Nanoptera in a Period-2 Toda Chain

TL;DR

This paper investigates nonlocal solitary waves called nanoptera in a period-2 Toda lattice using exponential asymptotics, revealing conditions for their existence and how they can vanish to produce localized solutions.

Contribution

It introduces a novel exponential asymptotic analysis of nanoptera in a period-2 Toda chain and derives anti-resonance conditions for wave-free solutions.

Findings

Derived a simple asymptotic expression for nanoptera.

Identified conditions under which nanoptera vanish, leading to localized solitary waves.

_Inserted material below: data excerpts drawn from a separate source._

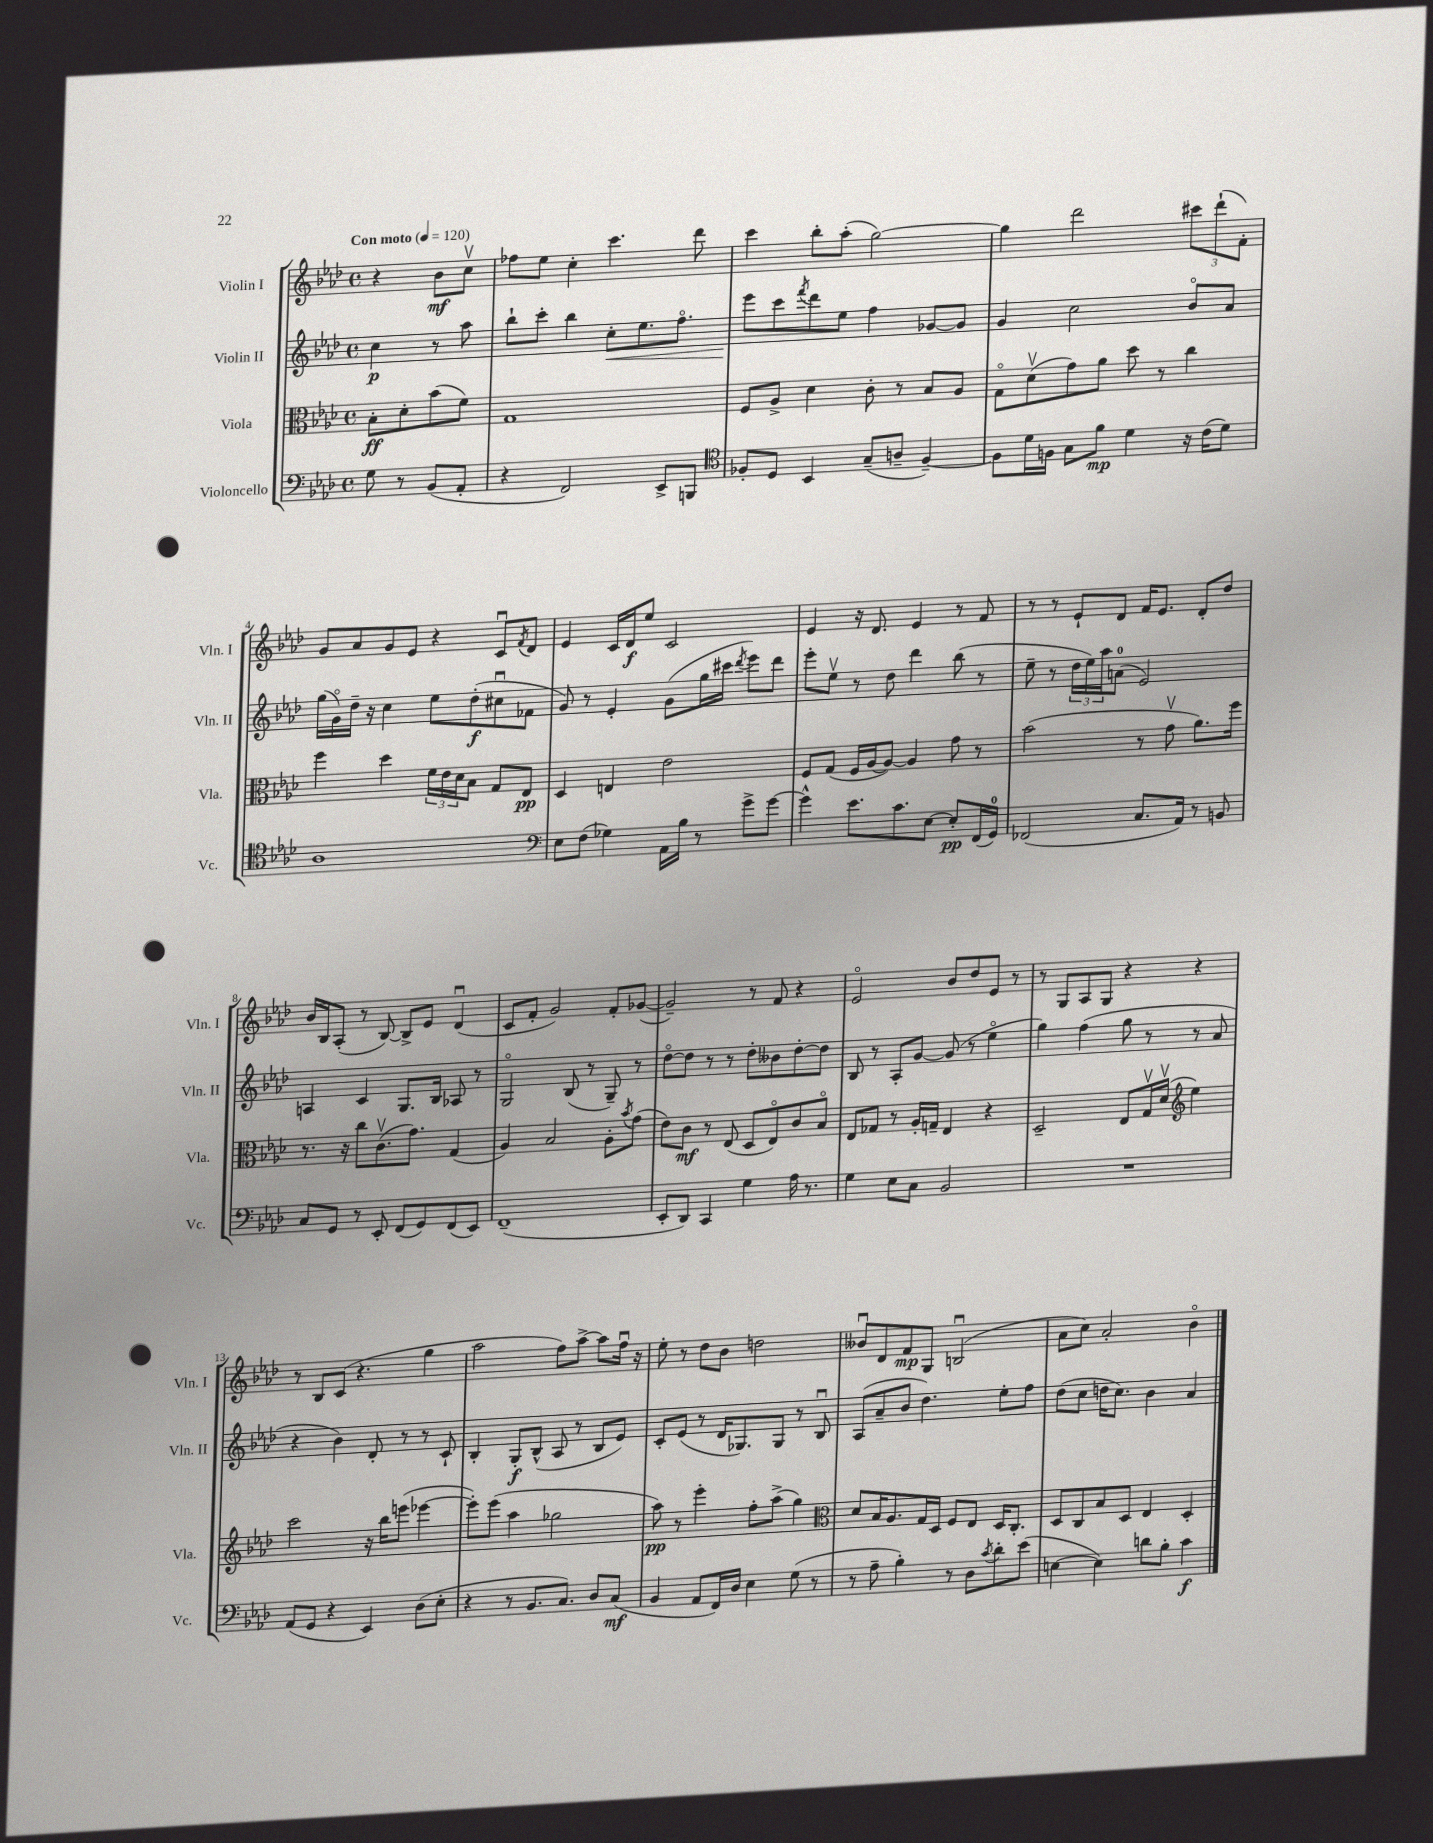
<<
\new StaffGroup <<
\new Staff = "s0" \with { instrumentName = "Violin I" shortInstrumentName = "Vln. I" } {
    \clef treble \key aes \major \defaultTimeSignature \time 4/4 \partial 2 \tempo "Con moto" 4 = 120
    r4 bes'8\mf c''8\upbow |
    fes''8 ees''8 c''4-. c'''4. des'''8 |
    c'''4 bes''8-. aes''8-.( g''2~) |
    g''4 des'''2 \tuplet 3/2 { cis'''8 des'''8-!( f'8-.) } |
    g'8 aes'8 g'8 ees'8 r4 c'8\downbow \acciaccatura { f'8 } des'8 |
    ees'4 c'16 des'16\f ees''8 c'2 |
    ees'4 r16 des'8. ees'4 r8 f'8 |
    r8 r8 ees'8-! des'8 f'16 ees'8. des'8-. des''8 |
    bes'16 bes16 aes8-.( r8 bes8~) bes8-> ees'8 des'4\downbow( |
    c'8 f'8-. g'2) f'8-. ges'8~( |
    ges'2--) r8 f'8 r4 |
    ees'2\flageolet bes'8 des''8 ees'8 r8 |
    r8 g8 aes8 g8 r4 r4 |
    r8 bes8 c'8( r4. g''4 |
    aes''2 f''8) aes''8~-> aes''8 f''16\downbow r16 |
    ees''8-. r8 des''8 bes'8 d''2 |
    beses'8\downbow des'8 f'8\mp g8 b2\downbow( |
    aes'8 c''8) aes'2-. bes'4\flageolet \bar "|." |
}
\new Staff = "s1" \with { instrumentName = "Violin II" shortInstrumentName = "Vln. II" } {
    \clef treble \key aes \major \defaultTimeSignature \time 4/4 \partial 2
    c''4\p r8 aes''8 |
    bes''8-! c'''8-. bes''4 c''8-.\< ees''8. f''8.\flageolet |
    ees'''8\! c'''8 \acciaccatura { f'''8 } des'''8 ees''8 f''4 ges'8~ ges'8 |
    g'4 c''2 bes'8\flageolet aes'8 |
    g''16( g'16\flageolet) des''16-- r16 c''4 ees''8 des''8-.\f( cis''8\downbow fes'8 |
    g'8) r8 ees'4-. g'8( g''16 cis'''16 \acciaccatura { des'''8 } ees'''8) des'''8 |
    ees'''8-. ees''8\upbow r8 des''8 des'''4 bes''8( r8 |
    ees''8-- r8 \tuplet 3/2 { des''16 ees''16) aes''16 } a'8-0( ees'2) |
    a4 c'4 g8. bes16 aes8 r8 |
    g2\flageolet bes8( r8 g8--) r8 |
    des''8~\flageolet des''8 r8 r8 des''8-. beses'8 des''8~-. des''8 |
    bes8 r8 aes8-. g'8~ g'8( r8 ees''4\flageolet |
    g''4) f''4( g''8 r8 r8 aes'8 |
    r4 bes'4) des'8-. r8 r8 c'8-! |
    bes4-. g8-.\f bes8-^( aes8 r8 bes8 ees'8) |
    c'8-. ees'8( r8 des'16 ges8.) ges8 r8 bes8\downbow |
    aes8( aes'8-- bes'8 des''4.) ees''8-. f''8 |
    des''8( c''8 d''16 c''8.) bes'4 aes'4 \bar "|." |
}
\new Staff = "s2" \with { instrumentName = "Viola" shortInstrumentName = "Vla." } {
    \clef alto \key aes \major \defaultTimeSignature \time 4/4 \partial 2
    bes8-.\ff des'8-. bes'8( f'8) |
    g1 |
    f8 aes8-> des'4 c'8-. r8 bes8 aes8 |
    g8\flageolet des'8\upbow( g'8) aes'8 des''8 r8 c''4 |
    f''4 des''4 \tuplet 3/2 { f'16 ees'16 des'16 } bes8 g8 ees8\pp |
    des4 e4 ees'2 |
    f8 g8( f16 aes16~ aes8~) aes4 g'8 r8 |
    bes'2( r8 g'8\upbow aes'8.) f''16 |
    r8. r16 c''8 c'8.\upbow( g'8.) g4( |
    aes4) bes2 aes8-. \acciaccatura { bes'8 } g'8( |
    ees'8) c'8\mf r8 ees8( des8 ees8\flageolet) c'8 bes8\flageolet |
    ees8 ges8 r8 aes16-. g16-- ees4 r4 |
    des2-- ees8 g16\upbow des'16\upbow( \clef treble ees''4) |
    c'''2 r16 bes''16 e'''8( ees'''4~ |
    ees'''8-.) ees'''8( aes''4 ges''2 |
    aes''8\pp) r8 ees'''4-. f''8-. aes''8->( g''4) |
    \clef alto des'8 bes16 aes8. g16 des16 f8 ees8 des16 c8.-. |
    des8 c8 bes8 des8 ees4 des4-. \bar "|." |
}
\new Staff = "s3" \with { instrumentName = "Violoncello" shortInstrumentName = "Vc." } {
    \clef bass \key aes \major \defaultTimeSignature \time 4/4 \partial 2
    g8 r8 bes,8( aes,8-. |
    r4 f,2) ees,8-> b,,8 |
    \clef tenor fes8-. des8 bes,4 g8--( a8-- fes4~--) |
    fes8 des'16 f16 g8 f'8\mp des'4 r16 c'16( des'8) |
    aes1 |
    \clef bass ees8 f8( ges4) aes,16 bes16 r8 g'8-> g'8~ |
    g'4-^ ees'8. c'8. ees8~ ees8-.\pp f,16( g,16-0) |
    fes,2( c8. aes,16) r8 b,8 |
    c8 g,8 r8 ees,8-. f,8( g,8) f,8( ees,8) |
    f,1--( |
    ees,8-. des,8) c,4 g4 aes16 r8. |
    g4 ees8 c8 bes,2 |
    R1 |
    aes,8( g,8 r4 ees,4) des8( ees8-. |
    r4 r8 bes,8. c8.) des8 c8\mf( |
    bes,4 aes,8 f,16) des16 ees4 g8( r8 |
    r8 aes8-- bes4-.) r8 des8 \acciaccatura { c'8 } des'8-. ees'8( |
    e4~ e4) d'8 bes8-. c'4\f \bar "|." |
}
>>
>>
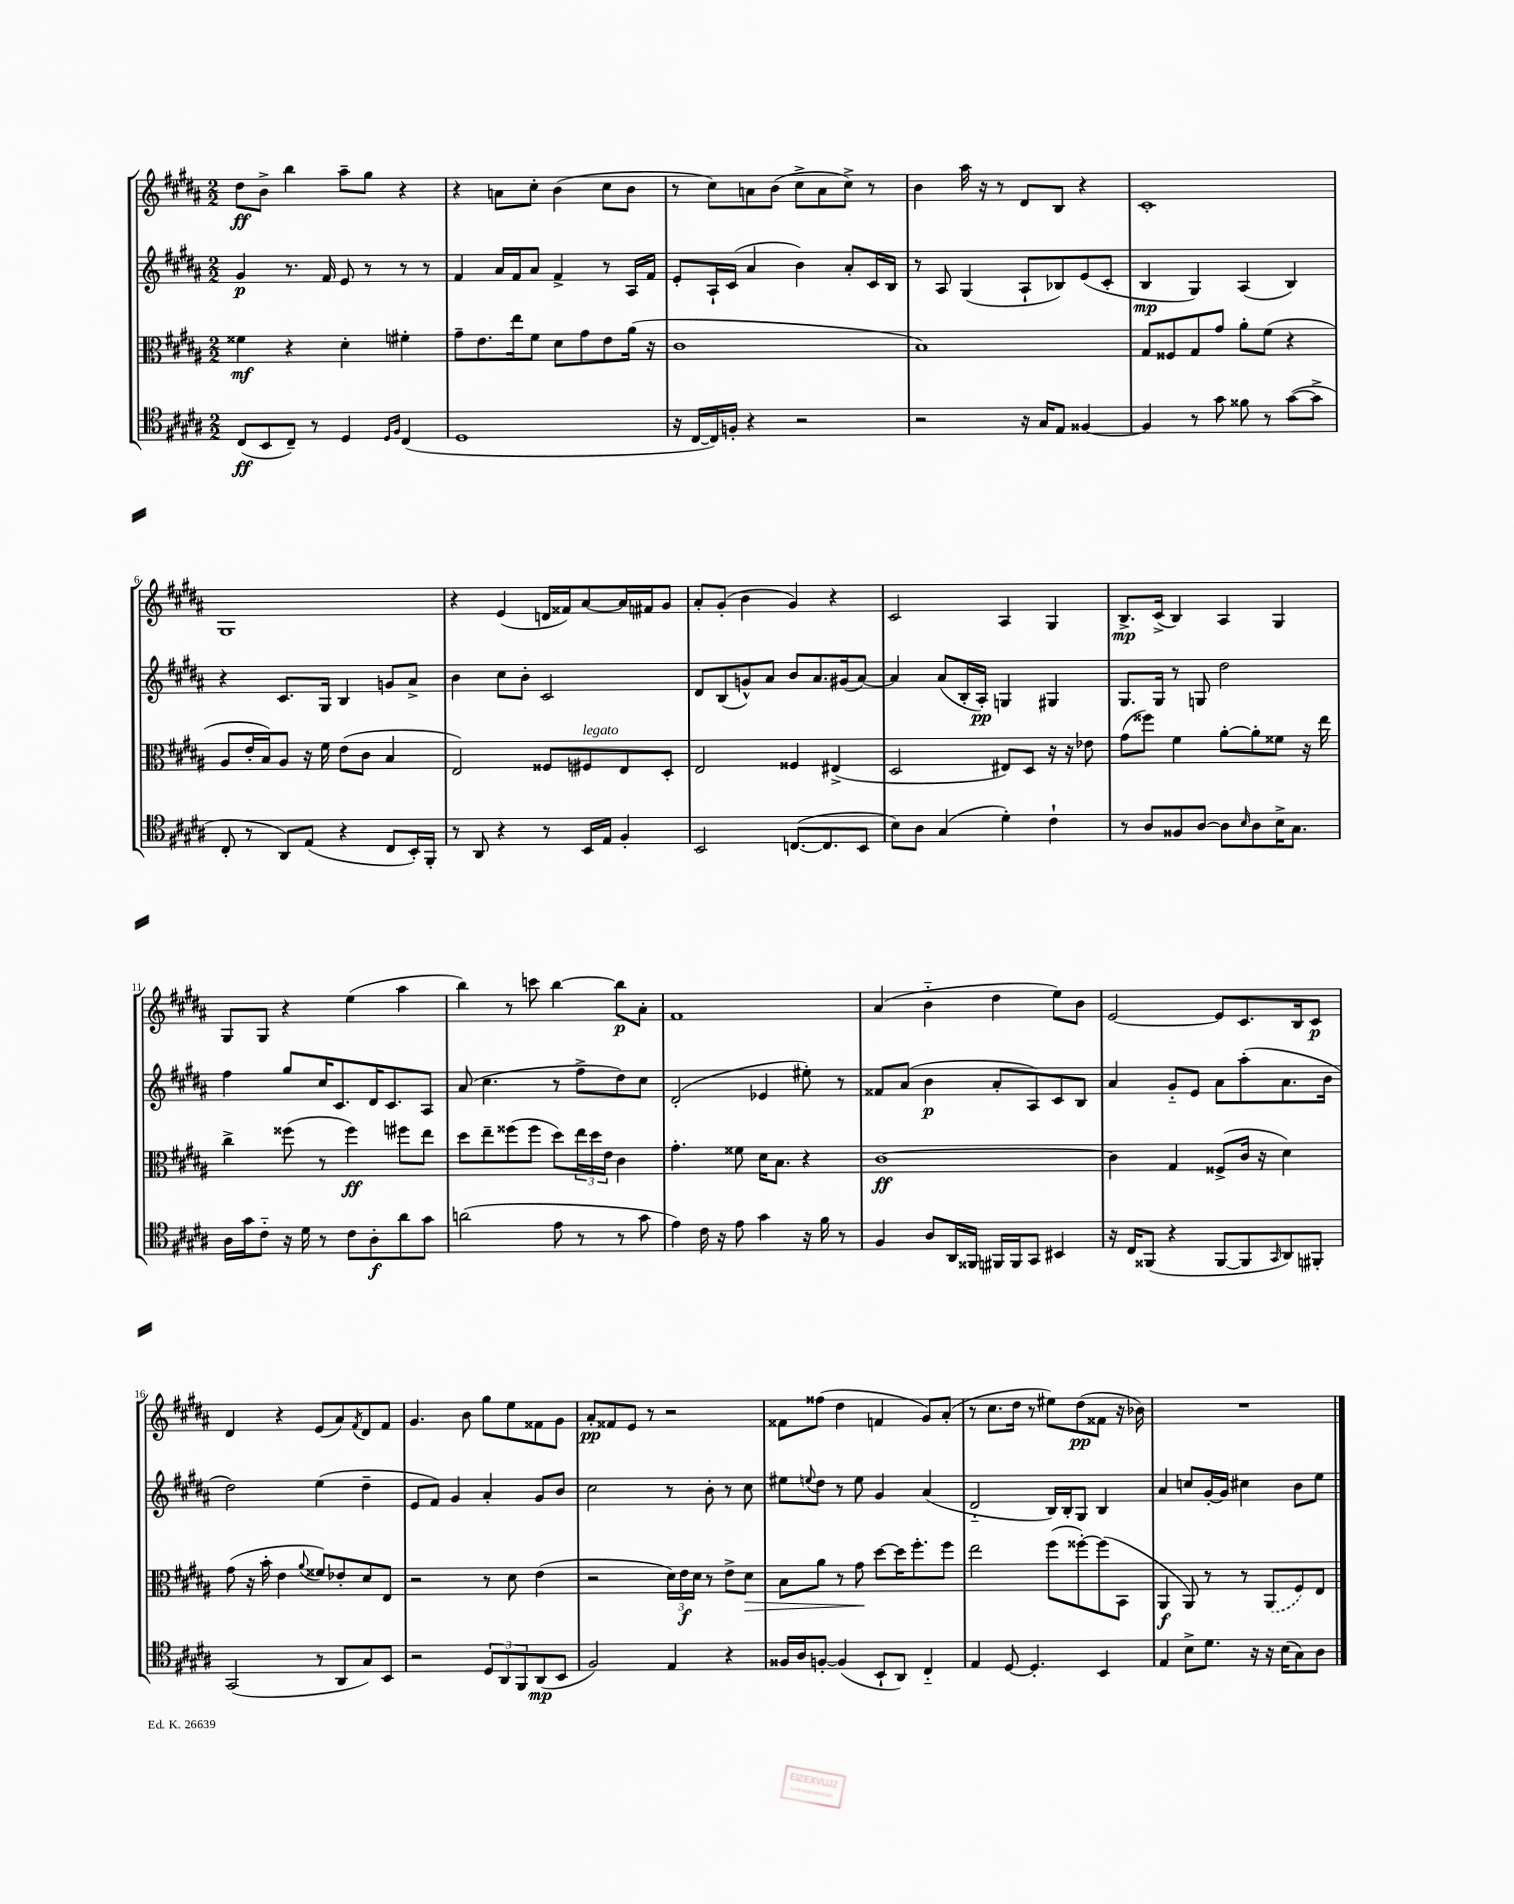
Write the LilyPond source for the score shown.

<<
\new StaffGroup <<
\new Staff = "s0" {
    \clef treble \key b \major \numericTimeSignature \time 2/2
    dis''8\ff b'8-> b''4 ais''8-- gis''8 r4 |
    r4 a'8 cis''8-. b'4( cis''8 b'8 |
    r8 cis''8) a'8 b'8( cis''8-> a'8 cis''8->) r8 |
    b'4 ais''16 r16 r8 dis'8 b8 r4 |
    cis'1-. |
    gis1 |
    r4 e'4( d'16 fisis'16) ais'8~ ais'16 fis'16 gis'8 |
    ais'8-. gis'8-.( b'4 gis'4) r4 |
    cis'2 ais4 gis4 |
    b8.->\mp cis'16->( b4) ais4 gis4 |
    gis8 gis8 r4 e''4( ais''4 |
    b''4) r8 c'''8 b''4~ b''8\p ais'8-. |
    fis'1 |
    ais'4( b'4-_ dis''4 e''8) b'8 |
    e'2~ e'8 cis'8. b16 cis'8\p |
    dis'4 r4 e'8( ais'8) \acciaccatura { fis'8 } dis'8 fis'8 |
    gis'4. b'8 gis''8 e''8 fisis'8 gis'8 |
    ais'8-.\pp fisis'8 e'8 r8 r2 |
    fisis'8 fisis''8( dis''4 f'4 gis'8) ais'8-.( |
    r8 cis''8. dis''16 r8 eis''8) dis''8\pp( fisis'8 r16 bes'16) |
    R1 \bar "|." |
}
\new Staff = "s1" {
    \clef treble \key b \major \numericTimeSignature \time 2/2
    gis'4\p r8. fis'16 e'8 r8 r8 r8 |
    fis'4 ais'16 fis'16 ais'8 fis'4-> r8 ais16 fis'16 |
    e'8-. ais16-! cis'16( ais'4 b'4) ais'8-. cis'16 b16 |
    r8 ais8 gis4( ais8-! bes8) e'8( cis'8-. |
    b4\mp gis4) ais4( b4) |
    r4 cis'8. gis16 b4 g'8 ais'8-> |
    b'4 cis''8 b'8-. cis'2 |
    dis'8 b8( g'8-^) ais'8 b'8 ais'8. gis'16( ais'8~) |
    ais'4 ais'8( b16-. ais16-.\pp) g4 gis4 |
    gis8. gis16 r8 g8 dis''2 |
    fis''4 gis''8 cis''16 cis'8. dis'16 cis'8. ais8 |
    ais'8( cis''4. r8 fis''8-> dis''8) cis''8 |
    dis'2-.( ees'4 eis''8-.) r8 |
    fisis'8 ais'8( b'4\p ais'8-. ais8) cis'8 b8 |
    ais'4 gis'8-_ e'8 ais'8 ais''8-.( ais'8. b'16 |
    dis''2) e''4( dis''4-- |
    e'8 fis'8) gis'4 ais'4-. gis'8 b'8 |
    cis''2 r8 b'8-. r8 cis''8 |
    eis''8 \appoggiatura { e''8 } dis''8 r8 e''8 gis'4 ais'4( |
    dis'2-_ b16) b16-. gis8 b4 |
    ais'4 c''8 gis'16~-. gis'16 cis''4 b'8 e''8 \bar "|." |
}
\new Staff = "s2" {
    \clef alto \key b \major \numericTimeSignature \time 2/2
    fisis'4\mf r4 dis'4-. fis'4-. |
    gis'8-- e'8. e''16 fis'8 dis'8 gis'8 e'8 ais'16( r16 |
    cis'1 |
    b1) |
    gis8 fisis8 gis8 gis'8 ais'8-. fis'8( r4 |
    ais8 e'16-. b16) ais8 r16 fis'16 e'8( cis'8 b4 |
    e2) fisis8 fis8^\markup { \italic "legato" } e8 dis8-. |
    e2 fisis4 eis4->( |
    dis2 eis8) dis8 r16 r16 ees'8 |
    gis'8( fisis''8) fis'4 ais'8~-. ais'8-. fisis'8 r16 e''16 |
    cis''4-> fisis''8( r8 fisis''4\ff) fis''8 e''8 |
    dis''8 e''8-- fisis''8( fisis''8 dis''8) \tuplet 3/2 { e''16 dis''16 e'16 } cis'4 |
    gis'4.-. fisis'8 dis'16 b8. r4 |
    cis'1~\ff |
    cis'4 gis4 fisis8->( cis'16 r16 dis'4) |
    gis'8( r16 b'16-. e'4 \appoggiatura { ais'8 } fisis'8) ees'8-. dis'8 e8 |
    r2 r8 dis'8 e'4( |
    r2 \tuplet 3/2 { dis'16) e'16\f dis'16 } r8 e'8-> dis'8\> |
    b8 ais'8 r8 gis'8\! dis''8~ dis''16 fis''8.-. fis''8 |
    e''2 fis''8( fisis''8~-.) fisis''8( b,8 |
    ais,4\f ais,8) r8 r8 \once \slurDashed ais,8( fis8) e8 \bar "|." |
}
\new Staff = "s3" {
    \clef tenor \key b \major \numericTimeSignature \time 2/2
    cis8\ff( b,8 cis8--) r8 dis4 \grace { dis16 fis16 } cis4( |
    dis1 |
    r16 cis16~ cis16) f16-. r4 r2 |
    r2 r16 gis16 e8 fisis4~ |
    fisis4 r8 gis'8 fisis'8 r8 gis'8~( gis'8-> |
    cis8-. r8 ais,8) e8( r4 cis8 b,16-.) fis,16-. |
    r8 ais,8 r4 r8 b,16 e16 fis4-. |
    b,2 c8.~( c8. b,8 |
    b8) ais8 gis4( dis'4-.) cis'4-! |
    r8 ais8 fisis8 ais8~ ais8 \grace { b16 } ais8 b16-> gis8. |
    ais16 gis'16 cis'8-_ r16 dis'16 r8 cis'8 ais8-.\f ais'8 gis'8 |
    a'2( e'8 r8 r8 gis'8 |
    e'4) cis'16 r16 e'8 gis'4 r16 fis'16 r8 |
    fis4 ais8 ais,16 fisis,16 fis,16 fis,16 gis,8 bis,4 |
    r16 cis16 fisis,8( r4 fisis,8~ fisis,8 \grace { gis,16 } ais,8) fis,8-. |
    gis,2( r8 ais,8 gis8) b,8 |
    r2 \tuplet 3/2 { dis8 ais,8 fis,8 } ais,8\mp( b,8 |
    fis2) e4 r4 |
    fisis16 ais16 f8~-. f4( b,8-! ais,8) cis4-_ |
    e4 dis8~ dis4.-. b,4 |
    e4 b8-> dis'8. r16 r16 b16( gis8) ais8 \bar "|." |
}
>>
>>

Established an anti-resonance condition in the small mass ratio limit.

Abstract

We study asymptotic solutions to a singularly-perturbed, period-2 Toda lattice and use exponential asymptotics to examine `nanoptera', which are nonlocal solitary waves with constant-amplitude, exponentially small wave trains. With this approach, we isolate the exponentially small, constant-amplitude waves, and we elucidate the dynamics of these waves in terms of the Stokes phenomenon. We find a simple asymptotic expression for the waves, and we study configurations in which these waves vanish, producing localized solitary-wave solutions. In the limit of small mass ratio, we derive a simple anti-resonance condition for the manifestation these wave-free solutions.